История знала периоды варварства. Но никогда раньше, до нацизма, не было того, чтобы организованные в систему воля и сила были направлены не только на истребление людей, но и на то, чтобы всоми возможными средствами обесценить, принизить человека и низвести его до состояния скота.

Кто мог вообразить, что через двенадцать лет после подавления гитлеровского режима фон Бюлов, один из министров боннского правительства, публично объявит «о реабилитации СС и возмещении ущерба, который был им причинен»!!! И что'оставшиеся эсэсовцы смогут открыто организовывать собрания, посвященные «героическим» воспоминаниям, и мечтать о возобновлении своей деятельности!

Но повествование Антонины показывает не только жестокость, на которую способны были нацисты, эти мужчины и женщины, превращенные гитлеризмом в кровожадных зверей. Оно показывает, что наряду с этим всегда существовали другие немцы, которые с самого начала нацизма боролись за честь своей родины.

Многие уцелевшие узники Равенсбрюка обязаны своей жизнью той помощи, которую им оказывали верные интернациональной солидарности немецкие коммунисты, сами находившиеся в тюрьмах и лагерях по десять—двенадцать лет.

Повесть Антонины Никифоровой убеждает и в том, что при любых условиях можно вести борьбу, сохраняя незыблемым человеческое достоинство и свою честь патриота. Советские военнопленные были тому примером. И всепобеждающим примером, ибо, несмотря на неслыханные преследования, которым они подвергались, весь могущественный аппарат нацизма не в силах был заставить их работать на немецких заводах, во вред своей Родине.

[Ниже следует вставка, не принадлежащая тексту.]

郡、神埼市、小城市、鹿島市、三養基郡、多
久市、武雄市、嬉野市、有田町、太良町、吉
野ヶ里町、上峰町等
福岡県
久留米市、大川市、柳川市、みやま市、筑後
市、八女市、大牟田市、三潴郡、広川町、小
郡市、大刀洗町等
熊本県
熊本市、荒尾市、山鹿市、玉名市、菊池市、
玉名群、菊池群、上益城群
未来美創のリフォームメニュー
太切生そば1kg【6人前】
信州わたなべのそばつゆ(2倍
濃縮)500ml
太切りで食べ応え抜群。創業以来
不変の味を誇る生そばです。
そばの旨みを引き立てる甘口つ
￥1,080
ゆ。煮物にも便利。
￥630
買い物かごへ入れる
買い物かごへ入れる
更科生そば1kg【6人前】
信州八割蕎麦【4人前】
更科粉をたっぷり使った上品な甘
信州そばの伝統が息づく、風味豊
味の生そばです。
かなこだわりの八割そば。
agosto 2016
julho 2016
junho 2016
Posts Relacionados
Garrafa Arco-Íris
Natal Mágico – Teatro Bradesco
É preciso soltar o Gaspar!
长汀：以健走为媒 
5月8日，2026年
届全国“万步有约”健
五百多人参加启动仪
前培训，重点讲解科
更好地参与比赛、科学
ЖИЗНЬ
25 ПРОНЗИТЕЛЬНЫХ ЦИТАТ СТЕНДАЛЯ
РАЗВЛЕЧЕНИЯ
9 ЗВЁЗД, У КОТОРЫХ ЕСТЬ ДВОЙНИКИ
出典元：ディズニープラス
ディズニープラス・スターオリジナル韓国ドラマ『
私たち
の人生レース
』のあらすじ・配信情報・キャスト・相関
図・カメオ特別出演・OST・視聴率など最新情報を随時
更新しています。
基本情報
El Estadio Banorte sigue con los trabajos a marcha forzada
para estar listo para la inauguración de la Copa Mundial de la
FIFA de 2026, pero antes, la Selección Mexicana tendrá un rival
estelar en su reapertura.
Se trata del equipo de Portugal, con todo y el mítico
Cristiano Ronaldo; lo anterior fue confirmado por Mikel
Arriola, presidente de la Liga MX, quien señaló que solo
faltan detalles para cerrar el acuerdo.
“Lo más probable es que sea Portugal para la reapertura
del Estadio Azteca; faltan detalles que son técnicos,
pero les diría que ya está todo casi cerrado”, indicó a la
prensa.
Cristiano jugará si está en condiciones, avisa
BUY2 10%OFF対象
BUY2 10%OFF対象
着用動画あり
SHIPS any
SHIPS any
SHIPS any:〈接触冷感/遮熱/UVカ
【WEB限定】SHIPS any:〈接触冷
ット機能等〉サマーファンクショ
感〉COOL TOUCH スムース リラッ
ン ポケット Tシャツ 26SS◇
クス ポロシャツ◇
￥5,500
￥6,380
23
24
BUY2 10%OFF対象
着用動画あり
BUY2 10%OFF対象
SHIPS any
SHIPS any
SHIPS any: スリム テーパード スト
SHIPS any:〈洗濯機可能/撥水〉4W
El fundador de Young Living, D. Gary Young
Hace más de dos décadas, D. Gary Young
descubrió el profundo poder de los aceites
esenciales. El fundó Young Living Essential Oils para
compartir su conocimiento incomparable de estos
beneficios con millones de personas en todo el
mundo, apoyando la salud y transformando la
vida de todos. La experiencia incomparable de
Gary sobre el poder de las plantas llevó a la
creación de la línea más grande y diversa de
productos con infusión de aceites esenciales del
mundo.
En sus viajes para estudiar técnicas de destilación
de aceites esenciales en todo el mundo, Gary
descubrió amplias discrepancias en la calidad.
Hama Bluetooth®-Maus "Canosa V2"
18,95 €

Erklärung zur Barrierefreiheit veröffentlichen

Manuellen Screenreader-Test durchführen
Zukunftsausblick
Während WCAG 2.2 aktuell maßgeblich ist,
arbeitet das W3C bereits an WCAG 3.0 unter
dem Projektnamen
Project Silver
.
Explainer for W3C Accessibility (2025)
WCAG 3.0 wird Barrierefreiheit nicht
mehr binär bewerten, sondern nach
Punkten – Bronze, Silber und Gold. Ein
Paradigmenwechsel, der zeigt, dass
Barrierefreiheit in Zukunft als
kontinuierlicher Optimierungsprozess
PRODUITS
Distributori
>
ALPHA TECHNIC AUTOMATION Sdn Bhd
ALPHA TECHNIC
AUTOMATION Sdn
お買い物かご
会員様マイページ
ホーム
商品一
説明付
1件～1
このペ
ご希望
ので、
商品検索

Сама Антонина для всех, кто ее знал в лагере, для всех заключенных, независимо от национальной принадлежности, олицетворяла собой советскую женщину — с ее сердечностью, мужеством и достоинством.

Из пребывания в лагере мы извлекли незабываемый урок: могучее чувство солидарности объединяло нас, даже если мы говорили не на одном языке. И каждый раз, когда мы прилагали усилия понять друг друга, нам удавалось разрушить все попытки восстановить заключенных одной национальности против другой. То, что нас объединяло, было несравнимо значительней того, что нас разъединяло. И, сплоченные, мы чувствовали себя более сильными, чем наши тюремщики-нацисты.

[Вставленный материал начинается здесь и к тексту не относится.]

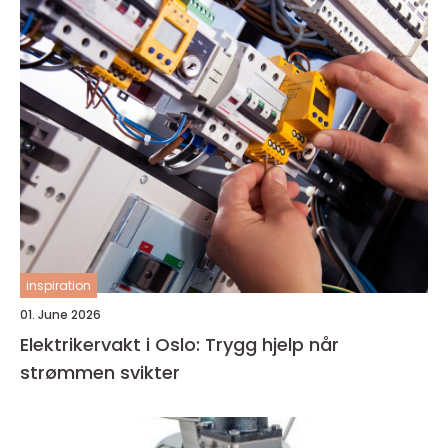
inspiration
01. June 2026
Elektrikervakt i Oslo: Trygg hjelp når
strømmen svikter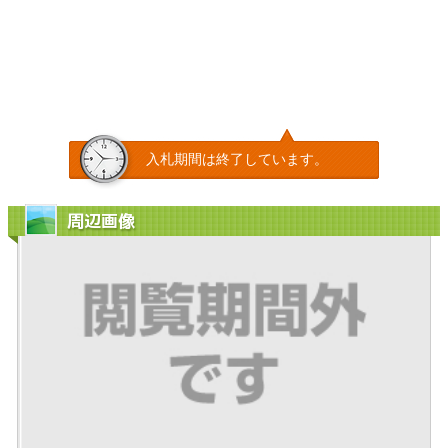
入札期間は終了しています。
周辺画像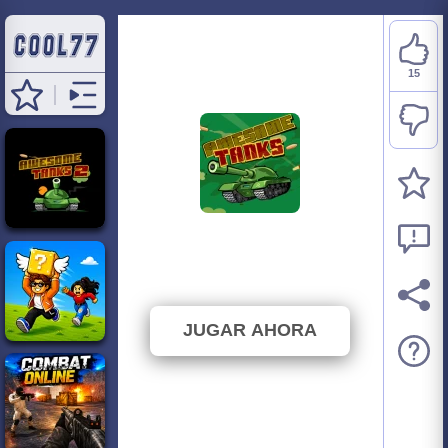
15
Awesome Tanks
⭐ 83.33% (18 Votos)
JUGAR AHORA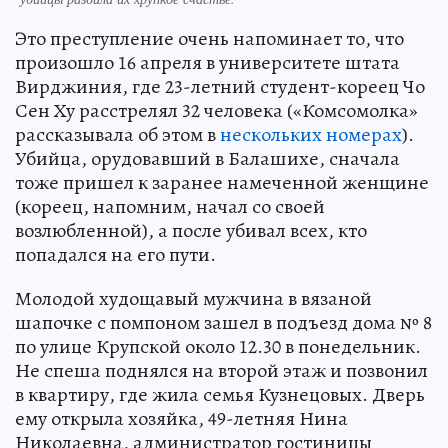
Это преступление очень напоминает то, что
произошло 16 апреля в университете штата
Вирджиния, где 23-летний студент-кореец Чо
Сен Ху расстрелял 32 человека («Комсомолка»
рассказывала об этом в
нескольких номерах
).
Убийца, орудовавший в Балашихе, сначала
тоже пришел к заранее намеченной женщине
(кореец, напомним, начал со своей
возлюбленной), а после убивал всех, кто
попадался на его пути.
Молодой худощавый мужчина в вязаной
шапочке с помпоном зашел в подъезд дома № 8
по улице Крупской около 12.30 в понедельник.
Не спеша поднялся на второй этаж и позвонил
в квартиру, где жила семья Кузнецовых. Дверь
ему открыла хозяйка, 49-летняя Нина
Николаевна, администратор гостиницы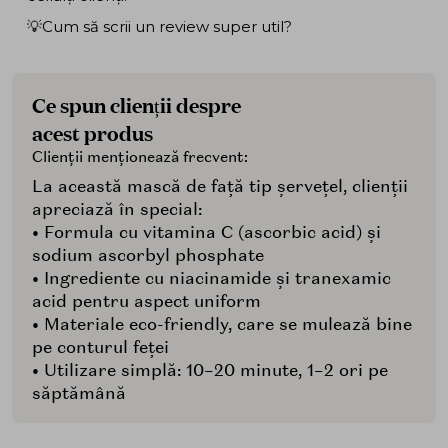
💡Cum să scrii un review super util?
Ce spun clienții despre
acest produs
Clienții menționează frecvent:
La această mască de față tip șervețel, clienții
apreciază în special:
• Formula cu vitamina C (ascorbic acid) și
sodium ascorbyl phosphate
• Ingrediente cu niacinamide și tranexamic
acid pentru aspect uniform
• Materiale eco-friendly, care se mulează bine
pe conturul feței
• Utilizare simplă: 10–20 minute, 1–2 ori pe
săptămână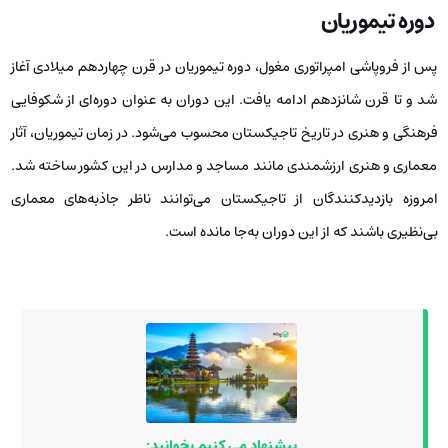
دوره تیموریان
پس از فروپاشی امپراتوری مغول، دوره تیموریان در قرن چهاردهم میلادی آغاز
شد و تا قرن شانزدهم ادامه یافت. این دوران به ‌عنوان دوره‌ای از شکوفایی
فرهنگی و هنری در تاریخ تاجیکستان محسوب می‌شود. در زمان تیموریان، آثار
معماری و هنری ارزشمندی مانند مساجد و مدارس در این کشور ساخته شد.
امروزه بازدیدکنندگان از تاجیکستان می‌توانند ناظر جاذبه‌های معماری
بی‌نظیری باشند که از این دوران به‌جا مانده است.
پیشنهاد می کنیم بخوانید: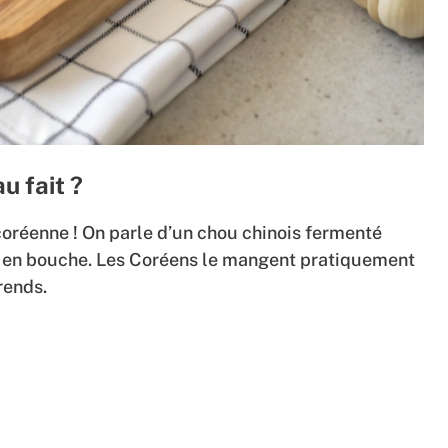
u fait ?
 coréenne ! On parle d’un chou chinois fermenté
t en bouche. Les Coréens le mangent pratiquement
rends.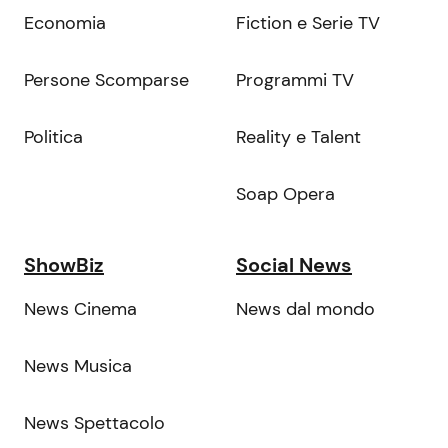
Economia
Fiction e Serie TV
Persone Scomparse
Programmi TV
Politica
Reality e Talent
Soap Opera
ShowBiz
Social News
News Cinema
News dal mondo
News Musica
News Spettacolo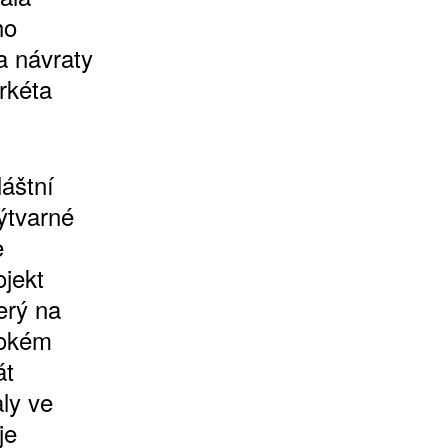
ho
a návraty
rkéta
láštní
ýtvarné
e
jekt
erý na
rokém
át
aly ve
je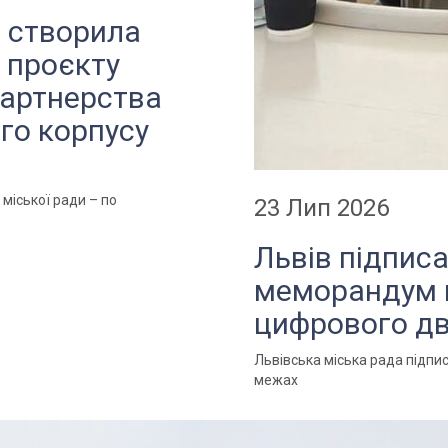
а створила
 проєкту
партнерства
ого корпусу
 міської ради – по
23 Лип 2026
Львів підпис
меморандум 
цифрового дв
Львівська міська рада підп
межах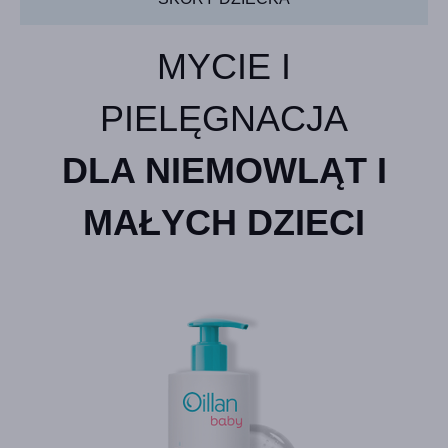
MYCIE I
PIELĘGNACJA
DLA NIEMOWLĄT I
MAŁYCH DZIECI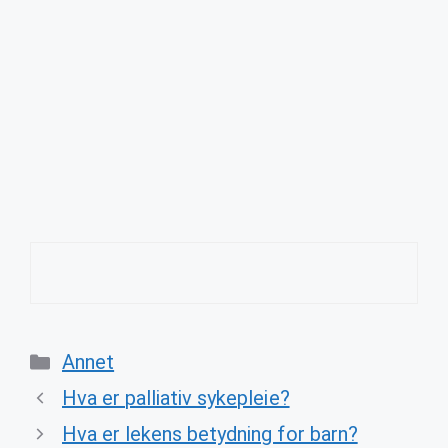
Categories
Annet
Hva er palliativ sykepleie?
Hva er lekens betydning for barn?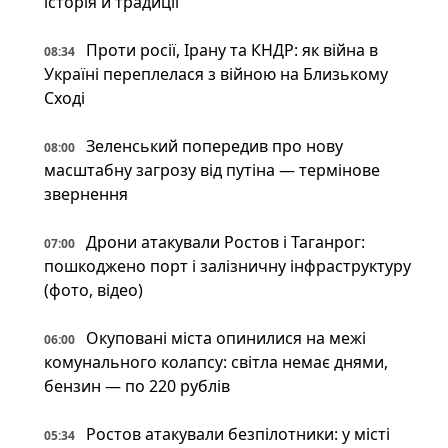
історія й традиції
Проти росії, Ірану та КНДР: як війна в
08:34
Україні переплелася з війною на Близькому
Сході
Зеленський попередив про нову
08:00
масштабну загрозу від путіна — термінове
звернення
Дрони атакували Ростов і Таганрог:
07:00
пошкоджено порт і залізничну інфраструктуру
(фото, відео)
Окуповані міста опинилися на межі
06:00
комунального колапсу: світла немає днями,
бензин — по 220 рублів
Ростов атакували безпілотники: у місті
05:34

Об этой солидарности мы не должны забывать и сегодня. Мы должны оставаться сплоченными, чтобы никогда и нигде не могли повториться страдания и ужасы, которые мы испытали. И сообща бороться, чтобы защитить мир.

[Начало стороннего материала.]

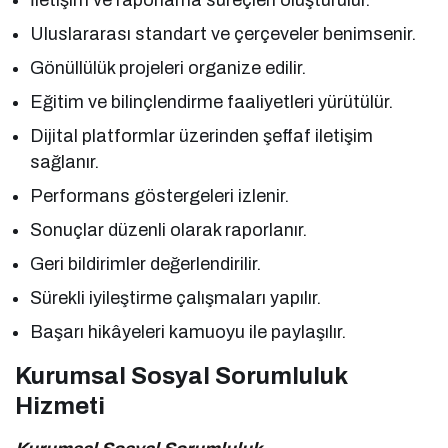
İletişim ve raporlama süreçleri oluşturulur.
Uluslararası standart ve çerçeveler benimsenir.
Gönüllülük projeleri organize edilir.
Eğitim ve bilinçlendirme faaliyetleri yürütülür.
Dijital platformlar üzerinden şeffaf iletişim
sağlanır.
Performans göstergeleri izlenir.
Sonuçlar düzenli olarak raporlanır.
Geri bildirimler değerlendirilir.
Sürekli iyileştirme çalışmaları yapılır.
Başarı hikâyeleri kamuoyu ile paylaşılır.
Kurumsal Sosyal Sorumluluk
Hizmeti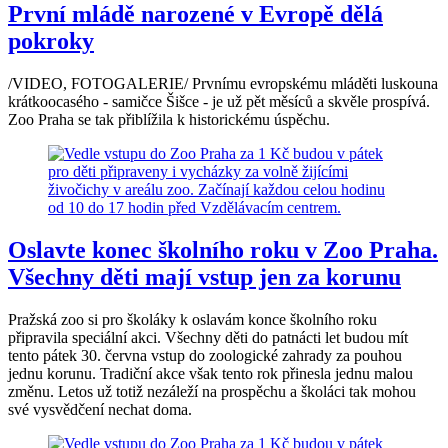
První mládě narozené v Evropě dělá
pokroky
/VIDEO, FOTOGALERIE/ Prvnímu evropskému mláděti luskouna
krátkoocasého - samičce Šišce - je už pět měsíců a skvěle prospívá.
Zoo Praha se tak přiblížila k historickému úspěchu.
Oslavte konec školního roku v Zoo Praha.
Všechny děti mají vstup jen za korunu
Pražská zoo si pro školáky k oslavám konce školního roku
připravila speciální akci. Všechny děti do patnácti let budou mít
tento pátek 30. června vstup do zoologické zahrady za pouhou
jednu korunu. Tradiční akce však tento rok přinesla jednu malou
změnu. Letos už totiž nezáleží na prospěchu a školáci tak mohou
své vysvědčení nechat doma.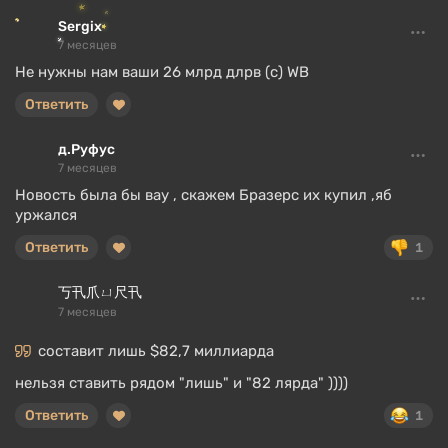
Sergix
7 месяцев
Не нужны нам ваши 26 млрд длрв (с) WB
Ответить
д.Руфус
7 месяцев
Новость была бы вау , скажем Бразерс их купил ,яб
уржался
Ответить
1
丂卂爪ㄩ尺卂
7 месяцев
составит лишь $82,7 миллиарда
нельзя ставить рядом "лишь" и "82 лярда" ))))
Ответить
1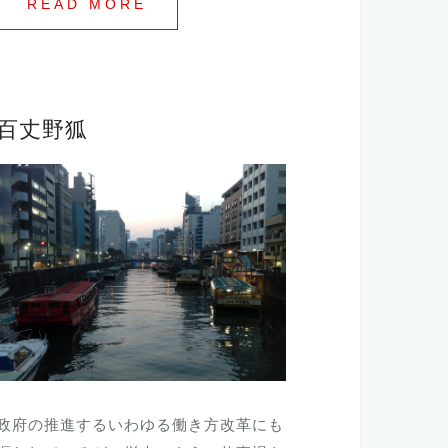
READ MORE
百丈野狐
政府の推進するいわゆる働き方改革にも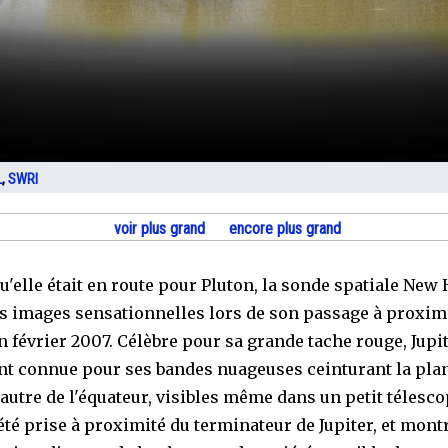
L
,
SWRI
voir plus grand
encore plus grand
u'elle était en route pour Pluton, la sonde spatiale New
es images sensationnelles lors de son passage à proxim
n février 2007. Célèbre pour sa grande tache rouge, Jupit
t connue pour ses bandes nuageuses ceinturant la plan
'autre de l'équateur, visibles même dans un petit télesco
été prise à proximité du terminateur de Jupiter, et mont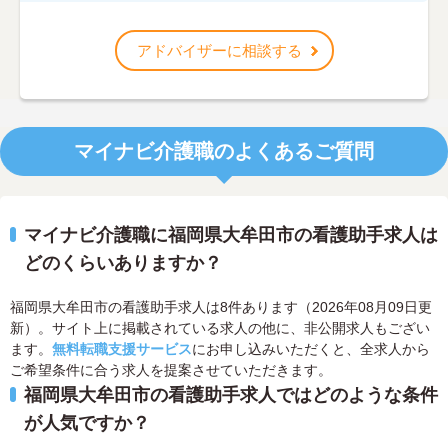
アドバイザーに相談する
マイナビ介護職のよくあるご質問
マイナビ介護職に福岡県大牟田市の看護助手求人は
どのくらいありますか？
福岡県大牟田市の看護助手求人は8件あります（2026年08月09日更
新）。サイト上に掲載されている求人の他に、非公開求人もござい
ます。
無料転職支援サービス
にお申し込みいただくと、全求人から
ご希望条件に合う求人を提案させていただきます。
福岡県大牟田市の看護助手求人ではどのような条件
が人気ですか？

Вице-президент Международной федерации женщин и вице-председатель Национального собрания Франции

Мари-Клод Вайян-Кутюръе Париж, 14 августа 1957 г.»

Сообща бороться, чтобы защищать мир! Простые и так много значащие слова. Они как нельзя лучше говорят о том, что стало содержанием всей жизни самой Мари-Клод и многих, многих женщин, переживших ад фашистской неволи. Об этом и хочется мне сейчас рассказать.